A: Unless the referring physician specifically asks for a renal size assessment only, we evaluate for an intrarenal or postrenal cause of the patient’s symptoms. Our standard scanning protocol involves images of the kidneys and bladder and often evaluation for ureteral jets within the bladder. This leads me to believe, therefore, that we should actually bill for a complete retroperitoneal ultrasound. 

Radiologists should always tailor their examinations on the basis of the clinical information received, and services should be coded on the basis of both medical necessity and the details of the examination performed. 

According to Current Procedural Terminology® (CPT) guidelines, p. 248 of the standard version of the CPT code book: A complete ultrasound examination of the retroperitoneum (76770) consists of real-time scans of the kidneys, abdominal aorta, common iliac artery origins, and inferior vena cava, including any demonstrated retroperitoneal abnormality. Alternatively, if clinical history suggests urinary tract pathology, complete evaluation of the kidneys and urinary bladder also comprises a complete retroperitoneal ultrasound. 

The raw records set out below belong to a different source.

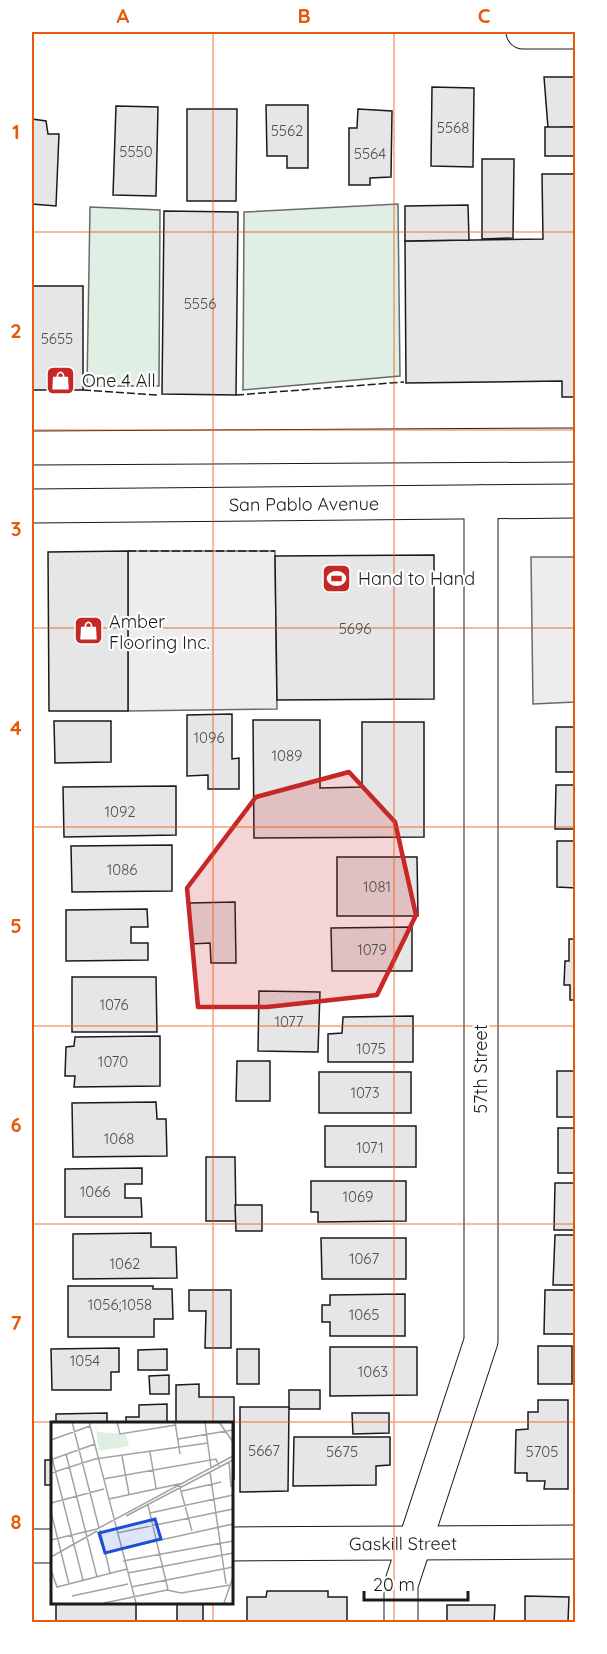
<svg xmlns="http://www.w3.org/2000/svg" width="607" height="1654" viewBox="0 0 607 1654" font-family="Quicksand,sans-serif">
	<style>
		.green { fill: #e0efe3; stroke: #6a6a6a; stroke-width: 1.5 }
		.parking { fill: #ededed; stroke: #6a6a6a; stroke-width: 1.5 }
		.building { fill: #e6e6e6; stroke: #1a1a1a; stroke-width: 1.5 }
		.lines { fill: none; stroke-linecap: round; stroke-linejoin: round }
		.minor-casing { stroke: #1a1a1a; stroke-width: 35 }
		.major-casing { stroke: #1a1a1a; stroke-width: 35 }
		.minor { stroke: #fff; stroke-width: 33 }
		.major { stroke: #fff; stroke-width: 33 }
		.fence { stroke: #1a1a1a; stroke-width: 1.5; stroke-dasharray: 8 3; stroke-linecap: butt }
		.marked { fill: #c62828; fill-opacity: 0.2; stroke: #c62828; stroke-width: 4.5; stroke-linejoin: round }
		.grid { fill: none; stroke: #e8590c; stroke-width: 1.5; stroke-opacity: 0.55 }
		.labels { text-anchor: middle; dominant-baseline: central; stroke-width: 4.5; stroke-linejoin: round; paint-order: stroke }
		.number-label { font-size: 15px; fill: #4d4d4d }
		.poi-label { font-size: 18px; fill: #1a1a1a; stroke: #fff; text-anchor: start }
		.street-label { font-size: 18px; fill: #1a1a1a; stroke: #fff }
		.inset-road { fill: none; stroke: #a3a3a3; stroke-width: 1.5 }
		.view { fill: #1d4ed8; fill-opacity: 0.15; stroke: #1d4ed8; stroke-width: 3 }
		.inset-edge { fill: none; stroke: #1a1a1a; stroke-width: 3 }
		.neatline { fill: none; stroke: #e8590c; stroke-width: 2 }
		.grid-label { font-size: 20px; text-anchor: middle; font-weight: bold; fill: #e8590c }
	</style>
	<rect width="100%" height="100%" fill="#fff"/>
	<g class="green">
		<polygon points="398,204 400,376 243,390 244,212"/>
		<polygon points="90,207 160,210 159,386 87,386"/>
	</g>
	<g class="parking">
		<polygon points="128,551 275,551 277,709 128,711"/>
		<polygon points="531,557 575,557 575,702 533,704"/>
	</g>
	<g class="building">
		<polygon points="544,77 576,77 576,127 548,128"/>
		<polygon points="432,87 474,88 473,167 431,166"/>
		<polygon points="266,105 308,105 308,168 287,168 287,156 267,156"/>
		<polygon points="116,106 158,107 156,196 113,195"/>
		<polygon points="187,109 237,109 236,201 187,201"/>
		<polygon points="358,109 392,111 391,177 370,178 370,185 349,185 349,128 357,128"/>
		<polygon points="32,119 46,121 48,134 59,134 56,206 32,204"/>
		<rect x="545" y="127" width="31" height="29"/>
		<polygon points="482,159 514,159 513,238 482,239"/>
		<polygon points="542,174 576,174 576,397 562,397 562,381 406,383 405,241 543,239"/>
		<polygon points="468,205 469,240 405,241 405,206"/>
		<polygon points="164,211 238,212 236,395 162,394"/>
		<rect x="32" y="286" width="51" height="104"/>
		<polygon points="128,551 128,711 49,711 48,552"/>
		<polygon points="434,555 434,699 277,700 275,556"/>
		<polygon points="232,714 232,759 239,758 239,789 208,789 208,775 187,776 187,715"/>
		<polygon points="253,720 320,720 320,788 362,787 362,722 424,722 424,837 254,838"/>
		<polygon points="54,721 111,721 111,762 55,763"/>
		<rect x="556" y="727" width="20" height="45"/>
		<polygon points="556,785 576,785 576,829 555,829"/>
		<polygon points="176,786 176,835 64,837 63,787"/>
		<polygon points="557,841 576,841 576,888 557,887"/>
		<polygon points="172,845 172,891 72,892 71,846"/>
		<polygon points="337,857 417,857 418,916 337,916"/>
		<polygon points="235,902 236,963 211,963 210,943 191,944 190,903"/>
		<polygon points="147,909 148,927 131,927 131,943 148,943 148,960 66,961 66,910"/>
		<polygon points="412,927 412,971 332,971 331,928"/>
		<polygon points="569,939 576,939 576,1000 570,1000 570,985 564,985 565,961 569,961"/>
		<polygon points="72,977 156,977 157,1032 72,1032"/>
		<polygon points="259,991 320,992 318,1052 258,1051"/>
		<polygon points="413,1016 413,1062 328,1062 328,1034 342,1033 343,1017"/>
		<polygon points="160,1036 160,1086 74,1087 75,1076 65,1076 66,1047 74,1046 75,1037"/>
		<polygon points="237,1061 270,1061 270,1101 236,1101"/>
		<rect x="557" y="1071" width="19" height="46"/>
		<rect x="319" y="1072" width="92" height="41"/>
		<polygon points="156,1102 157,1119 166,1119 167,1156 73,1157 72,1103"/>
		<rect x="325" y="1126" width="91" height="41"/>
		<rect x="558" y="1128" width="18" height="45"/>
		<polygon points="206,1157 235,1157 236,1221 206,1221"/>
		<polygon points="142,1168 142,1184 125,1184 125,1198 141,1198 142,1217 65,1217 65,1169"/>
		<polygon points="311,1181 406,1181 406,1221 318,1222 318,1212 311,1212"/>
		<polygon points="555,1183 576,1183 576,1230 554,1230"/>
		<polygon points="235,1205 262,1205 262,1231 236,1231"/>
		<polygon points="151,1233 151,1247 176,1247 177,1278 73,1279 73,1234"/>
		<polygon points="555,1235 576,1235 576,1285 553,1285"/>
		<polygon points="321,1238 406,1238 406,1279 322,1279"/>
		<polygon points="68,1286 153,1286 153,1289 172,1289 173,1319 154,1319 154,1337 68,1337"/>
		<polygon points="189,1290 231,1290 231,1348 205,1348 206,1311 189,1311"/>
		<polygon points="545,1290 576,1290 576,1334 544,1334"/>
		<polygon points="405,1294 405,1336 330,1336 330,1322 322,1322 322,1305 330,1305 330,1295"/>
		<rect x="538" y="1346" width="34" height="38"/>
		<polygon points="330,1347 417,1347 417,1395 330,1396"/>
		<polygon points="119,1348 119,1372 111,1372 111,1390 52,1390 51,1349"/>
		<polygon points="167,1349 167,1370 138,1370 138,1350"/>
		<rect x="237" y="1349" width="22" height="35"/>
		<polygon points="169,1375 169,1394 150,1394 149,1376"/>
		<polygon points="199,1384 199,1397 234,1397 234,1479 231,1479 231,1423 176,1423 176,1385"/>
		<rect x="289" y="1390" width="31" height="19"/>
		<polygon points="538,1400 568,1400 568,1489 544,1489 545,1481 527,1481 527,1473 515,1473 516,1430 528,1429 528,1412 538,1412"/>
		<polygon points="167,1404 167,1423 126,1423 126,1417 139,1417 139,1405"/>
		<polygon points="240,1407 289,1407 288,1491 240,1492"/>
		<polygon points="107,1413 107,1423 56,1423 56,1414"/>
		<polygon points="352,1413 389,1413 389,1433 353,1434"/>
		<polygon points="294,1437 390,1437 390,1465 376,1466 376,1485 293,1486"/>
		<rect x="45" y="1460" width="7" height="25"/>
		<polygon points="267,1591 328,1591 328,1597 347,1597 347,1622 247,1622 247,1597 266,1597"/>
		<polygon points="525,1596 569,1597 568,1622 525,1622"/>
		<rect x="56" y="1602" width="80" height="20"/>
		<rect x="177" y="1602" width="26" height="20"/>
		<polygon points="447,1605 495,1605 494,1622 447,1622"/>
	</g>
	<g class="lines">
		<defs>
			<g id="minor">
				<polyline points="523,32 576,32"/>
				<path id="s1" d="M231 1544 576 1542"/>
				<polyline points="32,1546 52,1546"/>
				<polyline points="401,1622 401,1585 481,1341 481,502"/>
			</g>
			<g id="major">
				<polyline points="32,448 576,445"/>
				<path id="s2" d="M32 506 576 501"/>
			</g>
		</defs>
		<use href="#minor" class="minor-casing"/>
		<use href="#major" class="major-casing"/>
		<use href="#minor" class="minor"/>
		<use href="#major" class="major"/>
		<g class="fence">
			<polyline points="83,390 158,395"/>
			<polyline points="236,395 404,382"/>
			<polyline points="128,551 275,551"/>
		</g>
	</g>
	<path class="marked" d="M349 772 395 822 416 915 377 995 267 1007H198L187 888 256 797Z"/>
	<path class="grid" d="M213 32V1423M394 32V1622M32 232H576M32 430H576M32 628H576M32 827H576M32 1026H576M32 1224H576M32 1422H576M213 1602V1622"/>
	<defs>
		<symbol id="shop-square" viewBox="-11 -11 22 22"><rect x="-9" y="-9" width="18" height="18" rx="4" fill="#c62828" stroke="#fff"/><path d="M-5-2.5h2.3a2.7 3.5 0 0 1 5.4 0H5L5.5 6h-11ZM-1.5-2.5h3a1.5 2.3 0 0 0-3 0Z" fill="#fff"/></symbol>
		<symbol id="stadium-square" viewBox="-11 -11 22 22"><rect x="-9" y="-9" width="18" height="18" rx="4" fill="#c62828" stroke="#fff"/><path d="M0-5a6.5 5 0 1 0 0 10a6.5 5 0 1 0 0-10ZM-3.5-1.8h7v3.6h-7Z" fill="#fff"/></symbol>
	</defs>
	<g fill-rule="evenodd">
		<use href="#shop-square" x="44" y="364" width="33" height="33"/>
		<use href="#stadium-square" x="320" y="562" width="33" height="33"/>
		<use href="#shop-square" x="72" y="614" width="33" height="33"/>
	</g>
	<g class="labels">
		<g class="number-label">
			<text x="453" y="127">5568</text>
			<text x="287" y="130">5562</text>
			<text x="136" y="151">5550</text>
			<text x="370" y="153">5564</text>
			<text x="200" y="303">5556</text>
			<text x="57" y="338">5655</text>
			<text x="355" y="628">5696</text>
			<text x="209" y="737">1096</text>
			<text x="287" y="755">1089</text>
			<text x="120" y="811">1092</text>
			<text x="122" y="869">1086</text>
			<text x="377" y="886">1081</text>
			<text x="372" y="949">1079</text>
			<text x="114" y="1004">1076</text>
			<text x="289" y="1021">1077</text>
			<text x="371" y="1048">1075</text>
			<text x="113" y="1061">1070</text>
			<text x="365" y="1092">1073</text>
			<text x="119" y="1138">1068</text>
			<text x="370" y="1147">1071</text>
			<text x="95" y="1191">1066</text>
			<text x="358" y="1196">1069</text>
			<text x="364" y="1258">1067</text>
			<text x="125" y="1263">1062</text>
			<text x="120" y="1304">1056;1058</text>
			<text x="364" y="1314">1065</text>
			<text x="85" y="1360">1054</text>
			<text x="373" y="1371">1063</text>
			<text x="264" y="1450">5667</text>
			<text x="342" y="1451">5675</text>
			<text x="542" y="1451">5705</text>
		</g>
		<g class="poi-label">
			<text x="82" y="380">One 4 All</text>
			<text x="358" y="578">Hand to Hand</text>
			<text x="109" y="621">Amber<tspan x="109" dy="21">Flooring Inc.</tspan></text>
		</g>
		<g class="street-label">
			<text stroke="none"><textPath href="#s2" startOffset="272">San Pablo Avenue</textPath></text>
			<text transform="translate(480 1069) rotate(-90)">57th Street</text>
			<text stroke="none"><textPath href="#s1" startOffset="172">Gaskill Street</textPath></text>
		</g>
	</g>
	<g transform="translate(51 1422)">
		<rect width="182" height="182" fill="#fff"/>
		<path d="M44 2 46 10 75 12 78 24 48 29Z" fill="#e0efe3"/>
		<path class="inset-road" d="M21 0 48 106M38 0 85 181M66 0 69 12 125 3M124 0 129 32M154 0 160 46M168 0 182 20M127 17 182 8M0 18 39 4M99 30 105 66M0 32 32 158M15 32 46 155M71 34 78 72M2 37 44 22M178 40 180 65M159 50 175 162M0 51 44 37 157 21M52 57 165 37 168 44M131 69 170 60M58 77 128 62 141 109M0 81 53 67M97 83 117 168M0 90 18 162M99 91 182 73M75 94 182 38M49 108 59 151M66 111 182 87M0 118 46 107 182 34M69 127 182 102M0 135 46 109M72 139 182 119M0 148 6 165 76 147M77 151 182 131M80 165 182 145M21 174 77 162M53 181 116 168 130 171 179 163M173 181 182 155"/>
		<path class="view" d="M104 97 110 117 54 131 48 111Z"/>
		<rect width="182" height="182" class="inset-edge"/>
	</g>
	<rect width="607" height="1654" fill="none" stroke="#ffffff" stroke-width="66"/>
	<path d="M364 1591v9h104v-9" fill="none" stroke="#1a1a1a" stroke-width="3"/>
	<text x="373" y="1591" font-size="18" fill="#1a1a1a" stroke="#ffffff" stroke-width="4.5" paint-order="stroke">20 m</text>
	<rect x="33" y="33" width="541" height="1588" class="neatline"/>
	<g class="grid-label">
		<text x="123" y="23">A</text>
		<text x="304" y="23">B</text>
		<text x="484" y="23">C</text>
		<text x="16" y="139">1</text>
		<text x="16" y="338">2</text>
		<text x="16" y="536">3</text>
		<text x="16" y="735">4</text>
		<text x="16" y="933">5</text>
		<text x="16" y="1132">6</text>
		<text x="16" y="1330">7</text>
		<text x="16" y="1529">8</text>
	</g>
</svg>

Therefore, if only the kidneys are medically indicated and evaluated, then a limited retroperitoneal code, 76775, should be reported. 

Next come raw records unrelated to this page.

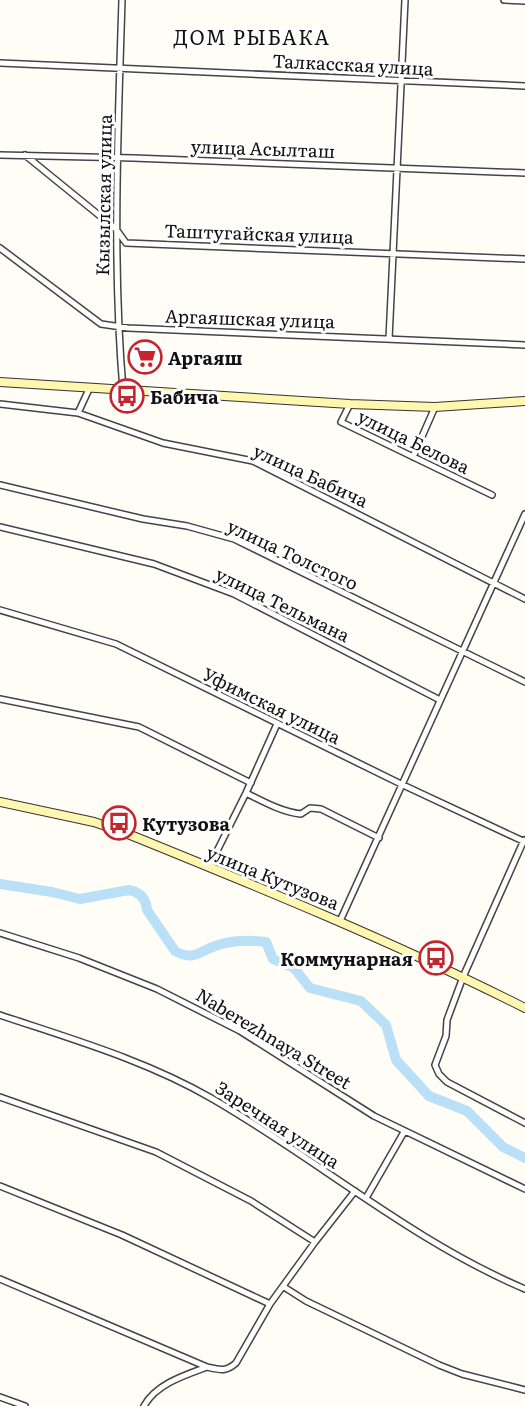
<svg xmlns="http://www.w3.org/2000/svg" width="525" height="1406" font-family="Literata,serif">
	<rect width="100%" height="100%" fill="#fffdf5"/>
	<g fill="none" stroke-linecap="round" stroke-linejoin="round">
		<path stroke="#b9e0f7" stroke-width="10" d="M0,884L52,892L80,899L129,890C140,892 146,899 147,910L175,951C193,961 198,952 215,946C230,941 250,940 266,942L273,959L294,968L310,988L361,1001L386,1025L396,1060L429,1096L467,1111L503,1147L525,1158"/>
		<defs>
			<path id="street" d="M122,0C118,130 112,260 123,390
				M504,0L525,1
				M0,63L525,86
				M0,155L133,158L525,173
				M25,155L116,229L126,243L525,259
				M0,248L101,324L128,328L525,345
				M389,339L405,0
				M0,404L78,413L163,443L253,461L525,599
				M350,404L341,422L492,495
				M78,413L90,387
				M413,457L435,407
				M0,485L143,519L187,526L234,539L525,682
				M0,527L154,564L234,594L440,700
				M0,610L116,644L403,785L525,842
				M0,699L139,727L251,783
				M246,793C264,802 282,812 301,814L310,808L321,809L379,838
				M524,840L463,977L447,1020L446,1036L435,1065L439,1074L447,1082L525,1123
				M209,867L246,793L277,724
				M340,921L525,514
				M0,933L79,958L157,989L240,1031L374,1116L525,1189
				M0,1015C71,1039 145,1060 211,1098C317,1159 412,1241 525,1289
				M0,1097L156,1152L251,1201L315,1242
				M0,1186L122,1235L270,1304
				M366,1198L404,1132
				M0,1279L207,1367C220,1370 226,1372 236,1363L270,1304L315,1242L355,1191
				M284,1287L306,1301L439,1365L462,1374L525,1390
				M0,1397L25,1406
				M144,1406C156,1384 185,1375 207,1367"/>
			<path id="secondary" d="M0,382L350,404L435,407L525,401
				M0,802L94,822L123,832C259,887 394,942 525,1008"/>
		</defs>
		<use href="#street" stroke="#444" stroke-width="8"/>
		<use href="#secondary" stroke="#333" stroke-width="10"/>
		<use href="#street" stroke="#fff" stroke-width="5"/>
		<use href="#secondary" stroke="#fff6b0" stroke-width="8"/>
	</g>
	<defs>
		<symbol id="supermarket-ring" viewBox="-11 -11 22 22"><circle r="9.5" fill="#fff" stroke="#c4262e" stroke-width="1.5"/><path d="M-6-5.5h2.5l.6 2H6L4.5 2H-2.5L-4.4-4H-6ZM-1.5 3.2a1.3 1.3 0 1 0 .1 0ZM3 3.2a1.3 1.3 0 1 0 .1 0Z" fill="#c4262e"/></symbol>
		<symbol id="bus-ring" viewBox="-11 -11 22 22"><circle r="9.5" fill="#fff" stroke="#c4262e" stroke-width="1.5"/><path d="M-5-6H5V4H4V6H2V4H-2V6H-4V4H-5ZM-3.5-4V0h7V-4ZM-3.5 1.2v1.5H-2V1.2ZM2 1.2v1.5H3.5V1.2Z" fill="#c4262e"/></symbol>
	</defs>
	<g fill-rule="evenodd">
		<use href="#supermarket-ring" x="126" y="338" width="38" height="38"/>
		<use href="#bus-ring" x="108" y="377" width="38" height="38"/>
		<use href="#bus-ring" x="100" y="804" width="38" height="38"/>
		<use href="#bus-ring" x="417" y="939" width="38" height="38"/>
	</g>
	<g text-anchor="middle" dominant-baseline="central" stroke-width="6" stroke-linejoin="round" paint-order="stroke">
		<g font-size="18" fill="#111" stroke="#fff">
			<text transform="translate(353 64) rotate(3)">Талкасская улица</text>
			<text transform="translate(263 148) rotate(2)">улица Асылташ</text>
			<text transform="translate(103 195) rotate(-89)">Кызылская улица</text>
			<text transform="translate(259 233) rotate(2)">Таштугайская улица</text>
			<text transform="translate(250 318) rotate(2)">Аргаяшская улица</text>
			<text transform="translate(414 441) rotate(26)">улица Белова</text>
			<text transform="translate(311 475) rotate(25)">улица Бабича</text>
			<text transform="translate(293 554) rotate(25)">улица Толстого</text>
			<text transform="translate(283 604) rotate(26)">улица Тельмана</text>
			<text transform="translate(272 705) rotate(26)">Уфимская улица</text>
			<text transform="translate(273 877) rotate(22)">улица Кутузова</text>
			<text transform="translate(274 1038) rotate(31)">Naberezhnaya Street</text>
			<text transform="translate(278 1124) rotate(33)">Заречная улица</text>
		</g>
		<g font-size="18" font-weight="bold" fill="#111" stroke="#fff" text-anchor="start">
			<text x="168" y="357">Аргаяш</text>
			<text x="150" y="396">Бабича</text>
			<text x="142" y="823">Кутузова</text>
			<text x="413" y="958" text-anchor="end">Коммунарная</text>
		</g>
		<g font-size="20" letter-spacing="1.5" fill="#111" stroke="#fff">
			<text x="252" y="36">ДОМ РЫБАКА</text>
		</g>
	</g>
</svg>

Q: When should CPT code 77084 (Magnetic resonance [eg, proton] imaging, bone marrow blood supply) be reported? Can it be reported in conjunction with joint and spine imaging when FAT suppression techniques (eg, chemical FAT SAT or STIR) are used? For example, if an ankle (73721) study is performed with multiple extra FAT SAT and STIR sequences, can 77084 also be billed? 

A: Code 77084 (Magnetic resonance [eg, proton] imaging, bone marrow blood supply) is a stand-alone code used for a bone marrow survey. It should not be used as an add-on code to describe extra sequences, such as for multiple extra FAT SAT (specialized technique that selectively saturates fat protons prior to acquiring data as in standard sequences) and STIR (short inversion time inversion recovery) sequences. Extra sequences are part of some exam protocols and do not justify an additional CPT code.